> [DATA FOR REVIEW]

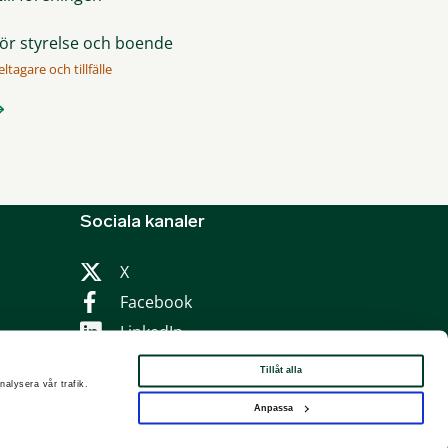
för styrelse och boende
ltagare och tillfälle
Sociala kanaler
X
Facebook
LinkedIn
Instagram
Tillåt alla
nalysera vår trafik.
Anpassa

> [REQUIREMENT] Copy every line of text from the entries above without changing anything, and leave the pictures out of your answer.

> [OUTPUT FOR THIS TASK]
för styrelse och boende
ltagare och tillfälle
Sociala kanaler
X
Facebook
LinkedIn
Instagram
Tillåt alla
nalysera vår trafik.
Anpassa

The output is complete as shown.